Blanchett stars as a Manhattan socialite housewife in the 1950's who falls in love with the titular shopgirl, played by Mara. The movie is similar in closet themes, two-hankie melodrama and bright period design to Haynes' acclaimed 2002 film Far from Heaven.
Carol is set to open in select Tampa Bay theaters on Dec. 25
Two more movies that haven't yet debuted locally were right behind Carol in the nominations tally. The fact-based financial crisis comedy The Big Short (Dec, 23) and the gripping frontier drama The Revenant (Jan. 8, 2016) collected four nods each, including best picture in their respective divisions. Steve Jobs was also tagged four times, although not on the best picture front.
Joining Blanchett and Mara on the best actress-drama list are Saoirse Ronan (Brooklyn), Alicia Vikander (The Danish Girl) and Brie Larson (Room). Vikander also earned a supporting actress berth for the sci-fi puzzler Ex Machina.
Among dramatic best picture nominees, Carol and The Revenant will contend with Room, Spotlight and one of the day's major surprises, the action blockbuster Mad Max: Fury Road.
In the best picture-musical/comedy race, The Big Short is matched with Joy (opening Dec. 25), The Martian, Spy and Trainwreck.
The latter two movies also earned best actress nominations for the current queens of comedy, Melissa McCarthy and Amy Schumer. They're joined by Lily Tomlin (Grandma), Jennifer Lawrence (Joy) and Maggie Smith (The Lady in the Van).
Best actor (musical/comedy) nominees include The Big Short co-stars Christian Bale and Steve Carell, Matt Damon (The Martian), and two more left-field finalists, Al Pacino (Danny Collins) and Mark Ruffalo (Infinitely Polar Bear).
Dramatic best actor nominees include Leonardo DiCaprio (The Revenant), Michael Fassbender (Steve Jobs), Bryan Cranston (Trumbo), Will Smith (Concussion) and Eddie Redmayne (The Danish Girl). Coincidentally, each was cited for portraying true-life characters.

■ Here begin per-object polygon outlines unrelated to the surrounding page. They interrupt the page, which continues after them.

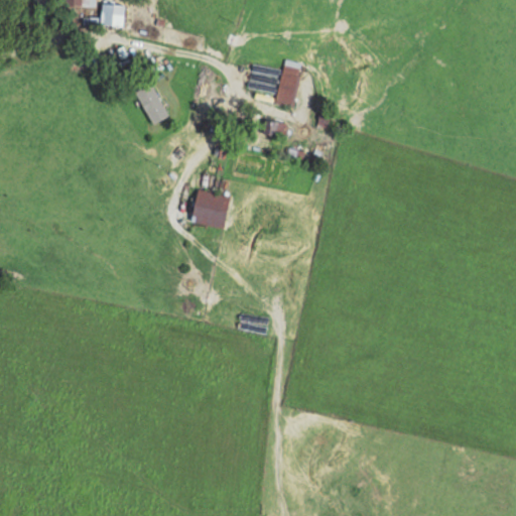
[(122,25),(123,4),(101,3),(100,24),(122,25)]
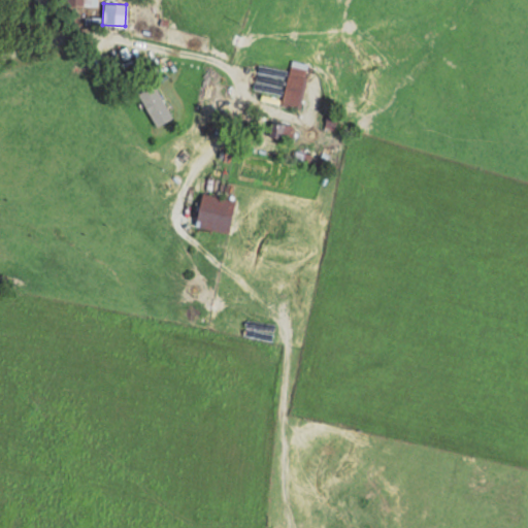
[(279,105),(299,109),(308,64),(290,60),(279,105)]
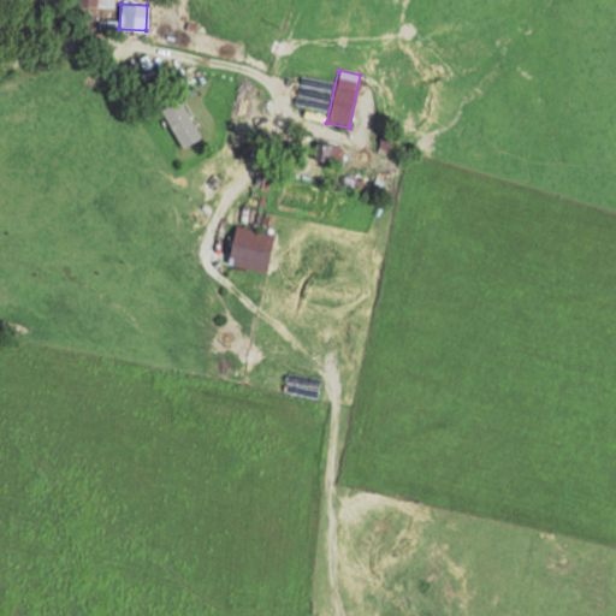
[(181,148),(201,137),(179,99),(159,110),(181,148)]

A pair of Hollywood veterans whose best work was thought to be behind them earned supporting performance nominations. Jane Fonda re-enters awards season as an aging diva in Youth, while Sylvester Stallone's reprise of his Rocky Balboa role in Creed received the loudest applause when names were announced in Beverly Hills.
Other supporting performers nominated included Jennifer Jason Leigh (The Hateful Eight), Helen Mirren, (Trumbo), Kate Winslet (Steve Jobs), Paul Dano (Love & Mercy), Idris Elba, (Beasts of No Nation), Mark Rylance (Bridge of Spies) and Michael Shannon (99 Homes).
Nominees for the best animated feature Golden Globe are Charlie Kaufman's melancholy Anomalisa (opening TBA), Pixar's tag team of The Good Dinosaur and Inside Out, The Peanuts Movie and Shaun The Sheep Movie.
Notable exclusions from the nominations roster are Johnny Depp, whose portrayal of mobster Whitey Bulger in Black Mass was heavily touted, and any actor from the investigative journalism drama Spotlight, a critical favorite and frontrunner for ensemble cast prizes. Ruffalo, Michael Keaton, Mark Ruffalo, and Rachel McAdams were snubbed for their performances in the film.
Star Wars: The Force Awakens was the 800-pound Wookiee who wasn't in the room Thursday, as Globes voters weren't allowed to view the secretive project before balloting closed.